The decision of the Upper Tribunal (Lands Chamber) in Meadowbank International Ltd v Allis (VO) [2020 UKUT 0321 (LC) concerns a former gym in Long Eaton, near Nottingham, which had stood vacant after the previous occupier became insolvent in 2014. Subsequently, both the first and second floors were converted into residential accommodation. The owner of the property, which comprised two separate assessments for first and second floors, made a proposal on 18 September 2017, alleging that circumstances affecting the property changed in April 2014 and referring to the decision of the UK Supreme Court in Newbigin (VO) (Respondent) v SJ & J Monk (Appellant). The proposal related to the 2010 rating list, which had ended on 1 April 2017, and might appear to have been made out of time, as the list had ended. But, as it was made on the grounds that the assessment was inaccurate by virtue of a decision of a Court or Tribunal (in this case the Supreme Court0 the ratepayer was entitled to make such a proposal up to six months after the end of the list and the Upper Tribunal was therefore satisfied that he proposal was validly made
By the time of the hearing, the Valuation Officer had reduced the assessment of the second floor to a nominal value, albeit not for the reasons out forward by the appellant, and the dispute concerned the first floor only.

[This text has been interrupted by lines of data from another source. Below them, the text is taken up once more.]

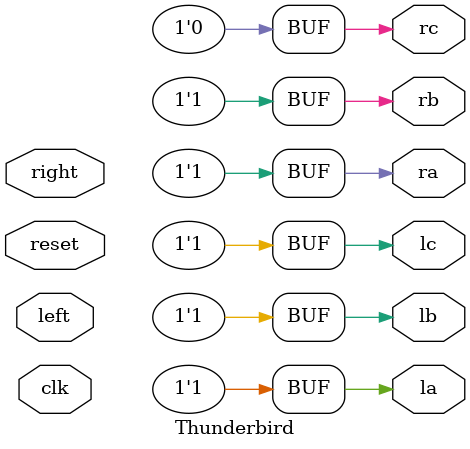
<source format=sv>
module Thunderbird (
	input logic clk,
	input logic reset,
	input logic left,
	input logic right,
	output logic la,
	output logic lb,
	output logic lc,
	output logic ra,
	output logic rb,
	output logic rc
);
typedef enum logic [2:0] {S0=3'b000, S1=3'b001, S2=3'b010,
			S3=3'b011, S4=3'b100, S5=3'b101, S6=3'b110} statetype;
	
statetype state, nextstate;

always_ff @(posedge clk, posedge reset)
		if (reset) state <= S0;
		else state <= nextstate;

always_comb 
	case(state)
	S0: if (left&~right) nextstate=S1;
		else if(right&~left) nextstate=S4;
	S1: nextstate=S2;
	S2: nextstate=S3;
	S3: nextstate=S0;
	S4: nextstate=S5;
	S5: nextstate=S6;
	S6: nextstate=S0;
	endcase
	
assign la=S1|S2|S3;
assign lb=S2|S3;
assign lc=S3;

assign ra=S4|S5|S6;
assign rb=S5|S6;
assign rc=S6;

endmodule
</source>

The appellant contended that work had been done in 2014, after the previous occupier became insolvent and, because of this the assessment should be reduced to a nominal figure. The appellant also argued that the basis of the original assessment was incorrect, but the Tribunal found that this argument was outside the scope of the appellant’s proposal which was limited to the points arising from Newbigin v Monk.

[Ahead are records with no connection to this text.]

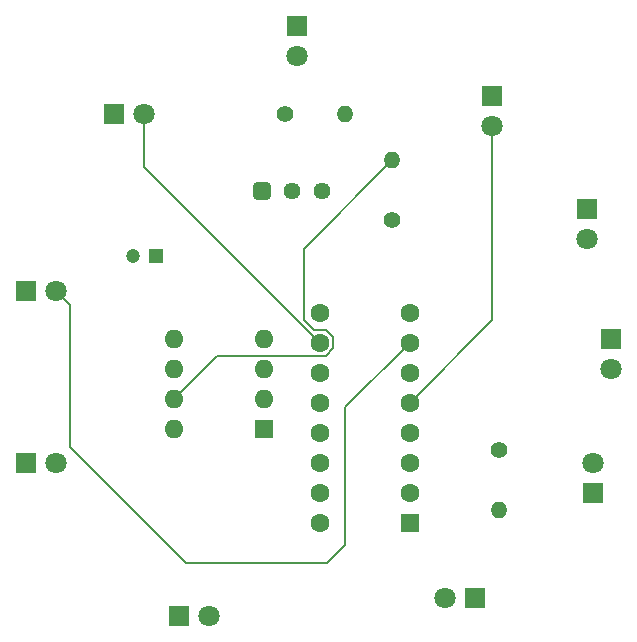
<source format=gbr>
%TF.GenerationSoftware,KiCad,Pcbnew,8.0.8*%
%TF.CreationDate,2025-01-31T19:08:08+05:30*%
%TF.ProjectId,LED Chaser circuit,4c454420-4368-4617-9365-722063697263,rev?*%
%TF.SameCoordinates,Original*%
%TF.FileFunction,Copper,L2,Bot*%
%TF.FilePolarity,Positive*%
%FSLAX46Y46*%
G04 Gerber Fmt 4.6, Leading zero omitted, Abs format (unit mm)*
G04 Created by KiCad (PCBNEW 8.0.8) date 2025-01-31 19:08:08*
%MOMM*%
%LPD*%
G01*
G04 APERTURE LIST*
G04 Aperture macros list*
%AMRoundRect*
0 Rectangle with rounded corners*
0 $1 Rounding radius*
0 $2 $3 $4 $5 $6 $7 $8 $9 X,Y pos of 4 corners*
0 Add a 4 corners polygon primitive as box body*
4,1,4,$2,$3,$4,$5,$6,$7,$8,$9,$2,$3,0*
0 Add four circle primitives for the rounded corners*
1,1,$1+$1,$2,$3*
1,1,$1+$1,$4,$5*
1,1,$1+$1,$6,$7*
1,1,$1+$1,$8,$9*
0 Add four rect primitives between the rounded corners*
20,1,$1+$1,$2,$3,$4,$5,0*
20,1,$1+$1,$4,$5,$6,$7,0*
20,1,$1+$1,$6,$7,$8,$9,0*
20,1,$1+$1,$8,$9,$2,$3,0*%
G04 Aperture macros list end*
%TA.AperFunction,ComponentPad*%
%ADD10R,1.600000X1.600000*%
%TD*%
%TA.AperFunction,ComponentPad*%
%ADD11C,1.600000*%
%TD*%
%TA.AperFunction,ComponentPad*%
%ADD12O,1.600000X1.600000*%
%TD*%
%TA.AperFunction,ComponentPad*%
%ADD13RoundRect,0.250000X0.470000X-0.470000X0.470000X0.470000X-0.470000X0.470000X-0.470000X-0.470000X0*%
%TD*%
%TA.AperFunction,ComponentPad*%
%ADD14C,1.440000*%
%TD*%
%TA.AperFunction,ComponentPad*%
%ADD15C,1.400000*%
%TD*%
%TA.AperFunction,ComponentPad*%
%ADD16O,1.400000X1.400000*%
%TD*%
%TA.AperFunction,ComponentPad*%
%ADD17R,1.800000X1.800000*%
%TD*%
%TA.AperFunction,ComponentPad*%
%ADD18C,1.800000*%
%TD*%
%TA.AperFunction,ComponentPad*%
%ADD19C,1.200000*%
%TD*%
%TA.AperFunction,ComponentPad*%
%ADD20R,1.200000X1.200000*%
%TD*%
%TA.AperFunction,Conductor*%
%ADD21C,0.200000*%
%TD*%
G04 APERTURE END LIST*
D10*
%TO.P,U2,1,Q5*%
%TO.N,Net-(D5-A)*%
X156000000Y-101080000D03*
D11*
%TO.P,U2,2,Q1*%
%TO.N,Net-(D1-A)*%
X156000000Y-98540000D03*
%TO.P,U2,3,Q0*%
%TO.N,Net-(D10-A)*%
X156000000Y-96000000D03*
%TO.P,U2,4,Q2*%
%TO.N,Net-(D2-A)*%
X156000000Y-93460000D03*
%TO.P,U2,5,Q6*%
%TO.N,Net-(D6-A)*%
X156000000Y-90920000D03*
%TO.P,U2,6,Q7*%
%TO.N,Net-(D7-A)*%
X156000000Y-88380000D03*
%TO.P,U2,7,Q3*%
%TO.N,Net-(D3-A)*%
X156000000Y-85840000D03*
%TO.P,U2,8,VSS*%
%TO.N,Net-(U1-GND)*%
X156000000Y-83300000D03*
%TO.P,U2,9,Q8*%
%TO.N,Net-(D8-A)*%
X148380000Y-83300000D03*
%TO.P,U2,10,Q4*%
%TO.N,Net-(D4-A)*%
X148380000Y-85840000D03*
%TO.P,U2,11,Q9*%
%TO.N,Net-(D9-A)*%
X148380000Y-88380000D03*
%TO.P,U2,12,Cout*%
%TO.N,unconnected-(U2-Cout-Pad12)*%
X148380000Y-90920000D03*
%TO.P,U2,13,CKEN*%
%TO.N,Net-(U1-GND)*%
X148380000Y-93460000D03*
%TO.P,U2,14,CLK*%
%TO.N,Net-(U1-Q)*%
X148380000Y-96000000D03*
%TO.P,U2,15,Reset*%
%TO.N,Net-(U1-GND)*%
X148380000Y-98540000D03*
%TO.P,U2,16,VDD*%
%TO.N,Net-(U1-R)*%
X148380000Y-101080000D03*
%TD*%
D10*
%TO.P,U1,1,GND*%
%TO.N,Net-(U1-GND)*%
X143620000Y-93120000D03*
D12*
%TO.P,U1,2,TR*%
%TO.N,Net-(U1-THR)*%
X143620000Y-90580000D03*
%TO.P,U1,3,Q*%
%TO.N,Net-(U1-Q)*%
X143620000Y-88040000D03*
%TO.P,U1,4,R*%
%TO.N,Net-(U1-R)*%
X143620000Y-85500000D03*
%TO.P,U1,5,CV*%
%TO.N,unconnected-(U1-CV-Pad5)*%
X136000000Y-85500000D03*
%TO.P,U1,6,THR*%
%TO.N,Net-(U1-THR)*%
X136000000Y-88040000D03*
%TO.P,U1,7,DIS*%
%TO.N,Net-(U1-DIS)*%
X136000000Y-90580000D03*
%TO.P,U1,8,VCC*%
%TO.N,Net-(U1-R)*%
X136000000Y-93120000D03*
%TD*%
D13*
%TO.P,RV1,1,1*%
%TO.N,Net-(R2-Pad1)*%
X143420000Y-73000000D03*
D14*
%TO.P,RV1,2,2*%
%TO.N,Net-(U1-THR)*%
X145960000Y-73000000D03*
%TO.P,RV1,3,3*%
%TO.N,unconnected-(RV1-Pad3)*%
X148500000Y-73000000D03*
%TD*%
D15*
%TO.P,R3,1*%
%TO.N,Net-(U1-GND)*%
X163500000Y-94920000D03*
D16*
%TO.P,R3,2*%
%TO.N,Net-(D1-K)*%
X163500000Y-100000000D03*
%TD*%
D15*
%TO.P,R2,1*%
%TO.N,Net-(R2-Pad1)*%
X145420000Y-66500000D03*
D16*
%TO.P,R2,2*%
%TO.N,Net-(U1-DIS)*%
X150500000Y-66500000D03*
%TD*%
D15*
%TO.P,R1,1*%
%TO.N,Net-(U1-R)*%
X154500000Y-75500000D03*
D16*
%TO.P,R1,2*%
%TO.N,Net-(U1-DIS)*%
X154500000Y-70420000D03*
%TD*%
D17*
%TO.P,D10,1,K*%
%TO.N,Net-(D1-K)*%
X161500000Y-107500000D03*
D18*
%TO.P,D10,2,A*%
%TO.N,Net-(D10-A)*%
X158960000Y-107500000D03*
%TD*%
D17*
%TO.P,D9,1,K*%
%TO.N,Net-(D1-K)*%
X171500000Y-98540000D03*
D18*
%TO.P,D9,2,A*%
%TO.N,Net-(D9-A)*%
X171500000Y-96000000D03*
%TD*%
D17*
%TO.P,D8,1,K*%
%TO.N,Net-(D1-K)*%
X173000000Y-85500000D03*
D18*
%TO.P,D8,2,A*%
%TO.N,Net-(D8-A)*%
X173000000Y-88040000D03*
%TD*%
D17*
%TO.P,D7,1,K*%
%TO.N,Net-(D1-K)*%
X170960000Y-74500000D03*
D18*
%TO.P,D7,2,A*%
%TO.N,Net-(D7-A)*%
X170960000Y-77040000D03*
%TD*%
D17*
%TO.P,D6,1,K*%
%TO.N,Net-(D1-K)*%
X162960000Y-65000000D03*
D18*
%TO.P,D6,2,A*%
%TO.N,Net-(D6-A)*%
X162960000Y-67540000D03*
%TD*%
D17*
%TO.P,D5,1,K*%
%TO.N,Net-(D1-K)*%
X146460000Y-59000000D03*
D18*
%TO.P,D5,2,A*%
%TO.N,Net-(D5-A)*%
X146460000Y-61540000D03*
%TD*%
D17*
%TO.P,D4,1,K*%
%TO.N,Net-(D1-K)*%
X130960000Y-66500000D03*
D18*
%TO.P,D4,2,A*%
%TO.N,Net-(D4-A)*%
X133500000Y-66500000D03*
%TD*%
D17*
%TO.P,D3,1,K*%
%TO.N,Net-(D1-K)*%
X123460000Y-81500000D03*
D18*
%TO.P,D3,2,A*%
%TO.N,Net-(D3-A)*%
X126000000Y-81500000D03*
%TD*%
D17*
%TO.P,D2,1,K*%
%TO.N,Net-(D1-K)*%
X123460000Y-96000000D03*
D18*
%TO.P,D2,2,A*%
%TO.N,Net-(D2-A)*%
X126000000Y-96000000D03*
%TD*%
D17*
%TO.P,D1,1,K*%
%TO.N,Net-(D1-K)*%
X136460000Y-109000000D03*
D18*
%TO.P,D1,2,A*%
%TO.N,Net-(D1-A)*%
X139000000Y-109000000D03*
%TD*%
D19*
%TO.P,C1,2*%
%TO.N,Net-(U1-GND)*%
X132500000Y-78500000D03*
D20*
%TO.P,C1,1*%
%TO.N,Net-(U1-THR)*%
X134500000Y-78500000D03*
%TD*%
D21*
%TO.N,Net-(D3-A)*%
X150500000Y-103000000D02*
X150500000Y-91340000D01*
X150500000Y-91340000D02*
X156000000Y-85840000D01*
X127200000Y-94700000D02*
X137000000Y-104500000D01*
X149000000Y-104500000D02*
X150500000Y-103000000D01*
X127200000Y-82700000D02*
X127200000Y-94700000D01*
X137000000Y-104500000D02*
X149000000Y-104500000D01*
X126000000Y-81500000D02*
X127200000Y-82700000D01*
%TO.N,Net-(U1-DIS)*%
X147000000Y-77920000D02*
X154500000Y-70420000D01*
X147000000Y-83894314D02*
X147000000Y-77920000D01*
X147845686Y-84740000D02*
X147000000Y-83894314D01*
X149480000Y-85384365D02*
X148835635Y-84740000D01*
X149480000Y-86295635D02*
X149480000Y-85384365D01*
X148835635Y-86940000D02*
X149480000Y-86295635D01*
X148835635Y-84740000D02*
X147845686Y-84740000D01*
X139640000Y-86940000D02*
X148835635Y-86940000D01*
X136000000Y-90580000D02*
X139640000Y-86940000D01*
%TO.N,Net-(D4-A)*%
X133500000Y-70960000D02*
X133500000Y-66500000D01*
X148380000Y-85840000D02*
X133500000Y-70960000D01*
%TO.N,Net-(D6-A)*%
X162960000Y-83960000D02*
X156000000Y-90920000D01*
X162960000Y-67540000D02*
X162960000Y-83960000D01*
%TD*%
M02*

</source>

The respondent contended that, at the date of the ratepayer’s proposal, works had not commenced to the first floor; that the first floor was still capable of beneficial occupation, and; as a consequence, there was no basis on which the assessment should be reduced or deleted.
The Tribunal’s decision makes clear that the issues before it were very narrow, because of the terms in which the proposal was made. The issues were whether the property was incapable of beneficial occupation as a result of works of redevelopment or reconstruction and, if so, when did those works commence. The evidence put forward by the appellant itself made clear that works at the property did not commence until May 2018. The fact that works had not started was fatal to the appeal which failed on its facts. The appeal was dismissed.

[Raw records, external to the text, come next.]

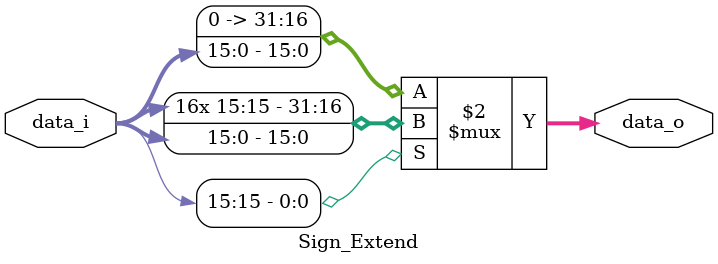
<source format=v>
module Sign_Extend (
    data_i,
    data_o
);

  //I/O ports
  input [16-1:0] data_i;

  output [32-1:0] data_o;

  //Internal Signals
  wire [32-1:0] data_o;

  //Sign extended
  /*your code here*/
  assign data_o = (data_i[15] == 1'b1) ? {{16{data_i[15]}}, data_i} : {16'b0, data_i};
  
endmodule

</source>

The Upper Tribunal’s decision is a reminder to practitioners, if one were needed that the determining factor for such cases is whether or not the property is incapable of beneficial occupation as a result of works, and not whether or not there is an intention to redevelop. Practitioners should also note the Tribunal’s close adherence to the scope of the original proposal; something that has been a feature of a number of the Upper Tribunal’s recent decisions, and something that ratepayers and their advisors need to pay close attention to.